**WHAT THE TASK REQUIRES**
Reproduce, exactly as they appear, the line containing "Nachfrage verschiedener Handelsplätze" and every line after it, ending with the last line of the records.

Saved entries
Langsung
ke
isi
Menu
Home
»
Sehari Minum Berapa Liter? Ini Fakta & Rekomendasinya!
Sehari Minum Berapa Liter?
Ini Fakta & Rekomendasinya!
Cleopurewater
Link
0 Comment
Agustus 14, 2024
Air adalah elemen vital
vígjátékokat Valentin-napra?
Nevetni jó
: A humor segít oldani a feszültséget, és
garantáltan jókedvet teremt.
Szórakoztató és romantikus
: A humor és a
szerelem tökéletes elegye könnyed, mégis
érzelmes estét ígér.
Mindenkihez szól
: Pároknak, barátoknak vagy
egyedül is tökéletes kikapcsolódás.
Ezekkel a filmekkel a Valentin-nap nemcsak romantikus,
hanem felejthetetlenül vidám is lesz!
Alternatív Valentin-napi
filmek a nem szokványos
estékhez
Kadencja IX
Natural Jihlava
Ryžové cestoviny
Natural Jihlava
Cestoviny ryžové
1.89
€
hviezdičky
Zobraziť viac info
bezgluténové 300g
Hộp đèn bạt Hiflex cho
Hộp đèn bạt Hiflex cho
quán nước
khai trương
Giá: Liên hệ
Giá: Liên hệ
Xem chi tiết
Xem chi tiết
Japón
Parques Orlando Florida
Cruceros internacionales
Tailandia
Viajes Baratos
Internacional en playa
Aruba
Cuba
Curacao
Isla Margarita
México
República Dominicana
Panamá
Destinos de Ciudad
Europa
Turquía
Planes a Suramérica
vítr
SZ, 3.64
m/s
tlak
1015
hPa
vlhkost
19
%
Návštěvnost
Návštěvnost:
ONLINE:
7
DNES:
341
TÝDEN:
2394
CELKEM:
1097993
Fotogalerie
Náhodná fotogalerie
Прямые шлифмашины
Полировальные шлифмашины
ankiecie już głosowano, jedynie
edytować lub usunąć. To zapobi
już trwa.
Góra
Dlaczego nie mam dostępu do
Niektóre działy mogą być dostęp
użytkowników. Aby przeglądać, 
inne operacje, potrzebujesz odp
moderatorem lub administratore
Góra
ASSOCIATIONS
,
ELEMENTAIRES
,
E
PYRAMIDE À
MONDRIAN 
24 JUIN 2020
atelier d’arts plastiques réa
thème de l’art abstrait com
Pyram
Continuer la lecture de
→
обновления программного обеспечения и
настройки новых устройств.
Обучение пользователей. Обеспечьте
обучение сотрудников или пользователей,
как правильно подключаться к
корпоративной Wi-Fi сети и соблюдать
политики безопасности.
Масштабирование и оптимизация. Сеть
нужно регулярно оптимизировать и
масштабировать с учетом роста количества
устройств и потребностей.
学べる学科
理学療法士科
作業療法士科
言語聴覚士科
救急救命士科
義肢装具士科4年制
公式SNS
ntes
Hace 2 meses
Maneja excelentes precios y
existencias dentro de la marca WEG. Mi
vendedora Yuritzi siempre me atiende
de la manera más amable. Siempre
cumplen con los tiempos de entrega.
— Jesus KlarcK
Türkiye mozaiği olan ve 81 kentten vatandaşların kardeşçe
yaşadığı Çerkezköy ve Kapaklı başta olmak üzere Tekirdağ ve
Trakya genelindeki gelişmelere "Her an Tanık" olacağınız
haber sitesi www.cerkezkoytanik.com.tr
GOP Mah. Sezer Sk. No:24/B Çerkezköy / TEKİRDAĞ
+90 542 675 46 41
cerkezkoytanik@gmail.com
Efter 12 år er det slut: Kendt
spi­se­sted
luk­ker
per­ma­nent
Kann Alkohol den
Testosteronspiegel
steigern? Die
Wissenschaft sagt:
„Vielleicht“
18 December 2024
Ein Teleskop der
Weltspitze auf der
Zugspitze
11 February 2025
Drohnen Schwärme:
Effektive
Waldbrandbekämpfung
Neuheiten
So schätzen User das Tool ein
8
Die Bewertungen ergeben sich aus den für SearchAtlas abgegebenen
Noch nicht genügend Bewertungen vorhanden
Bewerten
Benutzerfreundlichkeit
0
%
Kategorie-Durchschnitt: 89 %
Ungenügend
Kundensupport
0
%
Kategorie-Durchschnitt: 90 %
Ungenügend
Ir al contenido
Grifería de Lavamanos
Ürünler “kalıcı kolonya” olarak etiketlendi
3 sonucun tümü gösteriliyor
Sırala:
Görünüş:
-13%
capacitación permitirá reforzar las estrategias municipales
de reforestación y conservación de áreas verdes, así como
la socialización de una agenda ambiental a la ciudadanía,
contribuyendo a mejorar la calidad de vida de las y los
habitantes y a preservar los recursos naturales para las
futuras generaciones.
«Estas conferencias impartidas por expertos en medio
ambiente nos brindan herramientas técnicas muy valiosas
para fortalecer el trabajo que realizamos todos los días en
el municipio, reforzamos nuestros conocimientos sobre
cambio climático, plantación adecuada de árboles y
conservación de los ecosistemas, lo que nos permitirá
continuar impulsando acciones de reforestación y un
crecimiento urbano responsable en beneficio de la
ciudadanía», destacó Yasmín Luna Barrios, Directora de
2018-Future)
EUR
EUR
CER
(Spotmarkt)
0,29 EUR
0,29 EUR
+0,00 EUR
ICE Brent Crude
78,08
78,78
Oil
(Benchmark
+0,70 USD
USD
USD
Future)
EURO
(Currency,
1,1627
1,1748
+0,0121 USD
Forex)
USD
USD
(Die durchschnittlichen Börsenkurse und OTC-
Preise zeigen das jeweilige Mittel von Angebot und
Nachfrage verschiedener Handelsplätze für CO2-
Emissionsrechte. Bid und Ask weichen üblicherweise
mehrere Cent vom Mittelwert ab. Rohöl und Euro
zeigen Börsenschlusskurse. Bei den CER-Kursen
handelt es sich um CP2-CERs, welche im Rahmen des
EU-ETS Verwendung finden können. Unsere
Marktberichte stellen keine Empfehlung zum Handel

**RESPONSE TO THE EXERCISE**
Nachfrage verschiedener Handelsplätze für CO2-
Emissionsrechte. Bid und Ask weichen üblicherweise
mehrere Cent vom Mittelwert ab. Rohöl und Euro
zeigen Börsenschlusskurse. Bei den CER-Kursen
handelt es sich um CP2-CERs, welche im Rahmen des
EU-ETS Verwendung finden können. Unsere
Marktberichte stellen keine Empfehlung zum Handel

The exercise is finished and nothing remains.